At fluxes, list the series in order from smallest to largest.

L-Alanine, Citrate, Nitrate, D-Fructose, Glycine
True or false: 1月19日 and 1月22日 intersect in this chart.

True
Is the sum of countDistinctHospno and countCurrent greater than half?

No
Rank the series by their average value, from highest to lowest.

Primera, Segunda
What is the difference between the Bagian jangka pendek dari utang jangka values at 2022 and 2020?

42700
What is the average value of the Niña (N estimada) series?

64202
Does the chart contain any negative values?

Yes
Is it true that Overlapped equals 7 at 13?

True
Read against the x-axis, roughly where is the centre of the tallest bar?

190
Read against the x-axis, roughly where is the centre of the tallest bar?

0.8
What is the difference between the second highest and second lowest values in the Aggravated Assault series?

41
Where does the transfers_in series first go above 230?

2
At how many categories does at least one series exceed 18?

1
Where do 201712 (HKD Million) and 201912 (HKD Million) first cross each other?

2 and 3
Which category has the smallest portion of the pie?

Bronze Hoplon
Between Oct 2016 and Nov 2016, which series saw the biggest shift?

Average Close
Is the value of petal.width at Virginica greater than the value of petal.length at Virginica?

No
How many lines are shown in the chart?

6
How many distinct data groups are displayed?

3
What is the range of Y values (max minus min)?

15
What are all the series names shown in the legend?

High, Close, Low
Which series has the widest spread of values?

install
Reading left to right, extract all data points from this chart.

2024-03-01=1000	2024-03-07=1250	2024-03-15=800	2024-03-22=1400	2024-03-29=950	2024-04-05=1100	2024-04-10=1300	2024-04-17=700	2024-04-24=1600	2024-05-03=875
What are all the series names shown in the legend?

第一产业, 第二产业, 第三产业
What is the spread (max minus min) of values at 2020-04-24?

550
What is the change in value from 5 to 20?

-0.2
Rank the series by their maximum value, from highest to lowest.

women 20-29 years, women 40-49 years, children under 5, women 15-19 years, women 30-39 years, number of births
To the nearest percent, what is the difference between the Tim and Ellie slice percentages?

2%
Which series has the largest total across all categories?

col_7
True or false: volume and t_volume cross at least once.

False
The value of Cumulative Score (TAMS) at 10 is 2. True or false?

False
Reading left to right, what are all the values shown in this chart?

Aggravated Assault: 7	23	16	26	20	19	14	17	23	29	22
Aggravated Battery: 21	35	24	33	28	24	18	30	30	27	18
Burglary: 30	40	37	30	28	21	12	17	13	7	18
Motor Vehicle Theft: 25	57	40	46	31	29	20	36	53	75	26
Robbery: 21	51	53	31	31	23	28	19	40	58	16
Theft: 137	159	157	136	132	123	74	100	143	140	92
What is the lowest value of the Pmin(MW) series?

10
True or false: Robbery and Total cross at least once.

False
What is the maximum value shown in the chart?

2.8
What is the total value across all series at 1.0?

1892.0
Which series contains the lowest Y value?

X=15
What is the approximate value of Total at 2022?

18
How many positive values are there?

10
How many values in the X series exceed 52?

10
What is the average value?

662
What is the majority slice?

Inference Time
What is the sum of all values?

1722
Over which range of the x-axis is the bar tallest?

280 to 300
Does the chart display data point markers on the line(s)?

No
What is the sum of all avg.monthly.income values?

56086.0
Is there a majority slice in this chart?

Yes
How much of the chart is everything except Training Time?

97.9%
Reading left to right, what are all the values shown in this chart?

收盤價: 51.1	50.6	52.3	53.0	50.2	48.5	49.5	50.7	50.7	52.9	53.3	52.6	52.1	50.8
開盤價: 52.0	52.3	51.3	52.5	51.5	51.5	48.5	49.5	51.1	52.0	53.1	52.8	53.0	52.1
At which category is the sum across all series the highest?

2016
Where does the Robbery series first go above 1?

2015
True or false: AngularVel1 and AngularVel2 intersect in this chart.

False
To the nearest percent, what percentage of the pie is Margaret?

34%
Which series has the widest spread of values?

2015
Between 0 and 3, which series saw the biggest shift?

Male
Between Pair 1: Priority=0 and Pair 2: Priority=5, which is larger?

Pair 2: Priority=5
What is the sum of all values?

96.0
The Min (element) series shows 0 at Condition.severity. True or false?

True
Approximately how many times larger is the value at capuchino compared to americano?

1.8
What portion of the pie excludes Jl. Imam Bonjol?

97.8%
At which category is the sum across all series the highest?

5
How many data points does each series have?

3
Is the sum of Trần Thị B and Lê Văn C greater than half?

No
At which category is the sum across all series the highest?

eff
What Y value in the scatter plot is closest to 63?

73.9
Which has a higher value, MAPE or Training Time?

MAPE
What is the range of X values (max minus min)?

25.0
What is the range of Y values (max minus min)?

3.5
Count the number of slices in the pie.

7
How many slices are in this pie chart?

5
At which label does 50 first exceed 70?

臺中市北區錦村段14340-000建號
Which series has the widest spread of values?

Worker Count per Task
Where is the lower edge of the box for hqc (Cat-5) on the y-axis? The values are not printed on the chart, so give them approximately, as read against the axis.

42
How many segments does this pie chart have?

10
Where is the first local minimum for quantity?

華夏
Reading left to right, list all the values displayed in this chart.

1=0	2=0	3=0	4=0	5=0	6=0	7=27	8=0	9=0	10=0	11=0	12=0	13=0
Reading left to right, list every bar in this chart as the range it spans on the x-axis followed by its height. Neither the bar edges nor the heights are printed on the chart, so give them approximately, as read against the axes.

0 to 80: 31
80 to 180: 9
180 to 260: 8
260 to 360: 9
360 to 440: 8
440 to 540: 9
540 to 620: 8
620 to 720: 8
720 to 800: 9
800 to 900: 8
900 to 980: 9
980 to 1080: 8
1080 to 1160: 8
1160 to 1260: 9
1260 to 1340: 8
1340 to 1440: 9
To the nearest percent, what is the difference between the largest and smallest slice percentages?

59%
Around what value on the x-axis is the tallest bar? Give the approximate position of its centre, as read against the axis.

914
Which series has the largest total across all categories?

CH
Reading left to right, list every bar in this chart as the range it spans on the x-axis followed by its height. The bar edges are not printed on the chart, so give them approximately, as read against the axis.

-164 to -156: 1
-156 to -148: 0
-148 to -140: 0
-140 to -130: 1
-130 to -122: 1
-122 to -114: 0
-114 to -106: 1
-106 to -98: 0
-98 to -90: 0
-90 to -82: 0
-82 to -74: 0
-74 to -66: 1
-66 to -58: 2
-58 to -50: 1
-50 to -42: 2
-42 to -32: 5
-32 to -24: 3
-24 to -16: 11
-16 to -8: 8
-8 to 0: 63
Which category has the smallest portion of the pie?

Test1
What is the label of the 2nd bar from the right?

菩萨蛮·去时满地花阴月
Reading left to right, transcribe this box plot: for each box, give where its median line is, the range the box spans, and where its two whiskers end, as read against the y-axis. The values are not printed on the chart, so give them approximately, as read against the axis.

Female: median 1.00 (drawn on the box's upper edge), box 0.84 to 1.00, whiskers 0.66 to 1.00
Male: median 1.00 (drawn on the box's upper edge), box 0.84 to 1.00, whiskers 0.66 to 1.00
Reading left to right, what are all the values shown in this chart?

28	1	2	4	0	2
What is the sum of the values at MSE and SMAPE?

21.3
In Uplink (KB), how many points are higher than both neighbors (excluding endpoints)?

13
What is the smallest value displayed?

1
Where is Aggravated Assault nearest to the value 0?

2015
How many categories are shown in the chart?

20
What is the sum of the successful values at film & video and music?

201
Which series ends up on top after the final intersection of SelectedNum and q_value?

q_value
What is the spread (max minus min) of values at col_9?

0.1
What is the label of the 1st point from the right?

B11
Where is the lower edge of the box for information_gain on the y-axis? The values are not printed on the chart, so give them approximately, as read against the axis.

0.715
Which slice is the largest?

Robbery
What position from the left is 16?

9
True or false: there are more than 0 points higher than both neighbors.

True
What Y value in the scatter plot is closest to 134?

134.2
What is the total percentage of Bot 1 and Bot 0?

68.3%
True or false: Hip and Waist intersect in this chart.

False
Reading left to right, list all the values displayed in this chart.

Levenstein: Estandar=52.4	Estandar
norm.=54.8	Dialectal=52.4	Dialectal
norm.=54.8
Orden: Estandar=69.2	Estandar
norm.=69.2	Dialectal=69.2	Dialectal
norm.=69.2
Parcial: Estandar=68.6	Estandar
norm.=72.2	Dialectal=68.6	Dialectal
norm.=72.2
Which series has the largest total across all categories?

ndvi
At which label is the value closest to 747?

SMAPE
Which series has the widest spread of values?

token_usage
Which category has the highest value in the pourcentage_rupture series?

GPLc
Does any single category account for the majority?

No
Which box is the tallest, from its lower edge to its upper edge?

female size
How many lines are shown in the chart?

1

■ ■ ■ ■

**WHAT YOU WILL DO**
Give the data from its beginning through the line containing "Is it true that Overlapped equals 7 at 13?", both ends included, as a JSON list of strings with one string per line and blank lines omitted.

**ANSWER SECTION**
[
  "At fluxes, list the series in order from smallest to largest.",
  "L-Alanine, Citrate, Nitrate, D-Fructose, Glycine",
  "True or false: 1月19日 and 1月22日 intersect in this chart.",
  "True",
  "Is the sum of countDistinctHospno and countCurrent greater than half?",
  "No",
  "Rank the series by their average value, from highest to lowest.",
  "Primera, Segunda",
  "What is the difference between the Bagian jangka pendek dari utang jangka values at 2022 and 2020?",
  "42700",
  "What is the average value of the Niña (N estimada) series?",
  "64202",
  "Does the chart contain any negative values?",
  "Yes",
  "Is it true that Overlapped equals 7 at 13?"
]